The Trump administration has lifted the blanket Level 4 ‘do not travel’ ban in the US, first implemented on 19 March, instead returning to ‘country specific’ bans that take into account the threat to public safety posed by each country individually.
The decision was made by the US State Department, reportedly in consultation with the Centres for Disease Control and Prevention.
Much of Europe, Africa and Asia have been downgraded to a Level 3 restriction, which encourages Americans to “reconsider travel”, while New Zealand is now listed at a Level 2, for “exercise caution”.
Meanwhile, despite a huge decline in daily COVID-19 cases, China still sits at a Level 4 travel ban, due to “travel and quarantine restrictions”, according to the US State Department website.
“With health and safety conditions improving in some countries and potentially deteriorating in others, the department is returning to our previous system of country-specific levels of travel advice,” the State Department said in a statement accompanying the announcement.
“We continue to recommend US citizens exercise caution when traveling abroad due to the unpredictable nature of the pandemic.”
Despite the removal of the blanket ban, Americans will still be limited in where they can go, due to the uncontrolled outbreak of COVID-19 in the US, and subsequent banning of US travellers entering into many countries, including all of the European Union.
At close to 5 million cases, the US currently has the highest number of cases out of any country in the world, with Brazil coming in second at close to 3 million.

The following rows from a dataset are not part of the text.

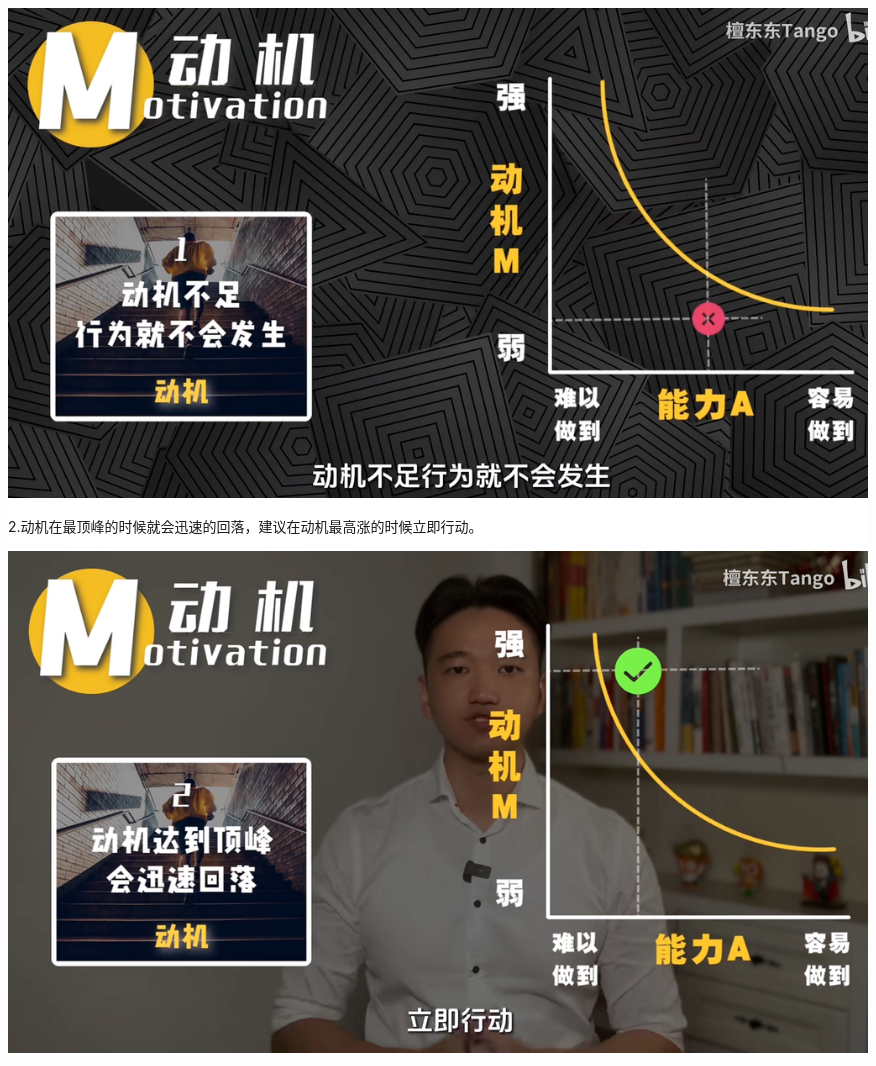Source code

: ![image-20231207224636468](assets/image-20231207224636468.png)

2.动机在最顶峰的时候就会迅速的回落，建议在动机最高涨的时候立即行动。

![image-20231207224826610](assets/image-20231207224826610.png)
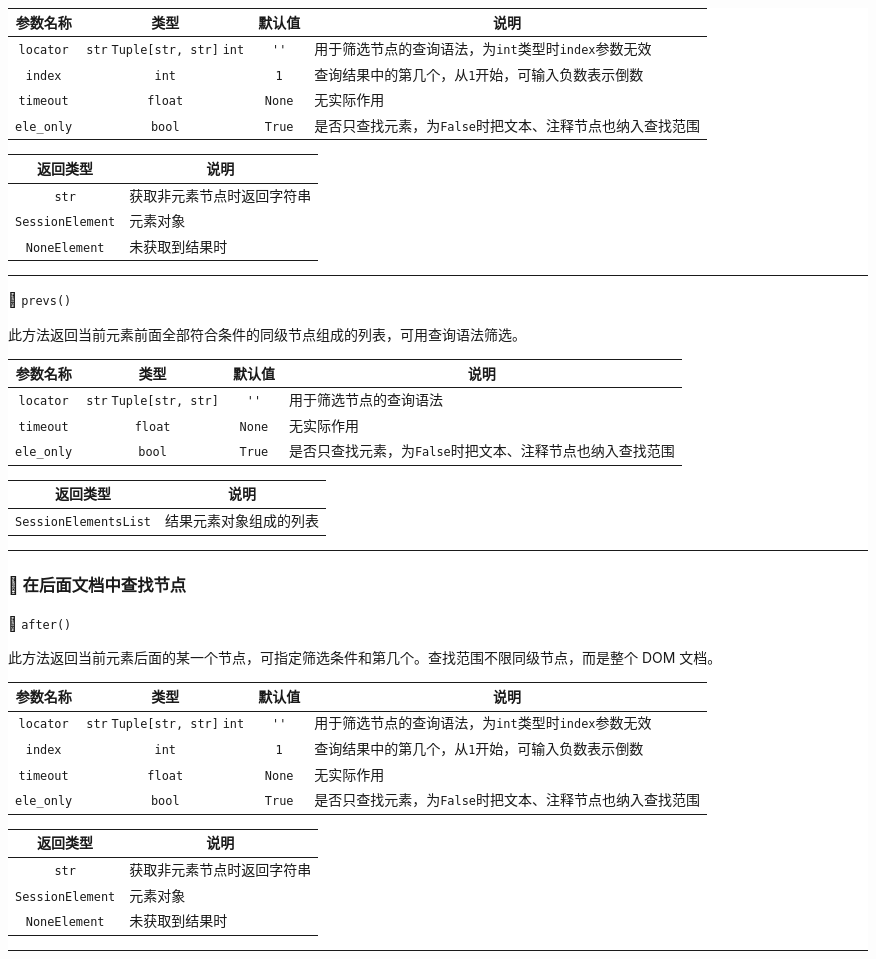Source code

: |  参数名称  |             类型              | 默认值 | 说明                                                      |
| :--------: | :---------------------------: | :----: | --------------------------------------------------------- |
| `locator`  | `str` `Tuple[str, str]` `int` |  `''`  | 用于筛选节点的查询语法，为`int`类型时`index`参数无效      |
|  `index`   |             `int`             |  `1`   | 查询结果中的第几个，从`1`开始，可输入负数表示倒数         |
| `timeout`  |            `float`            | `None` | 无实际作用                                                |
| `ele_only` |            `bool`             | `True` | 是否只查找元素，为`False`时把文本、注释节点也纳入查找范围 |

|     返回类型     | 说明                       |
| :--------------: | -------------------------- |
|      `str`       | 获取非元素节点时返回字符串 |
| `SessionElement` | 元素对象                   |
|  `NoneElement`   | 未获取到结果时             |

---

🔸 `prevs()`

此方法返回当前元素前面全部符合条件的同级节点组成的列表，可用查询语法筛选。

|  参数名称  |          类型           | 默认值 | 说明                                                      |
| :--------: | :---------------------: | :----: | --------------------------------------------------------- |
| `locator`  | `str` `Tuple[str, str]` |  `''`  | 用于筛选节点的查询语法                                    |
| `timeout`  |         `float`         | `None` | 无实际作用                                                |
| `ele_only` |         `bool`          | `True` | 是否只查找元素，为`False`时把文本、注释节点也纳入查找范围 |

|       返回类型        | 说明                   |
| :-------------------: | ---------------------- |
| `SessionElementsList` | 结果元素对象组成的列表 |

---

### 📌 在后面文档中查找节点

🔸 `after()`

此方法返回当前元素后面的某一个节点，可指定筛选条件和第几个。查找范围不限同级节点，而是整个 DOM 文档。

|  参数名称  |             类型              | 默认值 | 说明                                                      |
| :--------: | :---------------------------: | :----: | --------------------------------------------------------- |
| `locator`  | `str` `Tuple[str, str]` `int` |  `''`  | 用于筛选节点的查询语法，为`int`类型时`index`参数无效      |
|  `index`   |             `int`             |  `1`   | 查询结果中的第几个，从`1`开始，可输入负数表示倒数         |
| `timeout`  |            `float`            | `None` | 无实际作用                                                |
| `ele_only` |            `bool`             | `True` | 是否只查找元素，为`False`时把文本、注释节点也纳入查找范围 |

|     返回类型     | 说明                       |
| :--------------: | -------------------------- |
|      `str`       | 获取非元素节点时返回字符串 |
| `SessionElement` | 元素对象                   |
|  `NoneElement`   | 未获取到结果时             |

---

Further, the number of COVID-19 cases in the US continues to climb at around 65,000 new cases per day.
The move comes as the CDC revised its own COVID-19 travel advisory information, which has been based on how the virus is spreading in different countries, as well as how well public health care systems were handling the outbreak.
Several countries, including New Zealand, Fiji and Thailand, were placed in a low-risk group by the CDC, while others had no precautions attached, including Taiwan, Greenland and Laos.
Despite the changes, the CDC advised older adults and individuals with underlying medical conditions to speak with their doctor before planning a trip overseas.
The CDC continues to advise against all non-essential travel to more than 200 other international locations.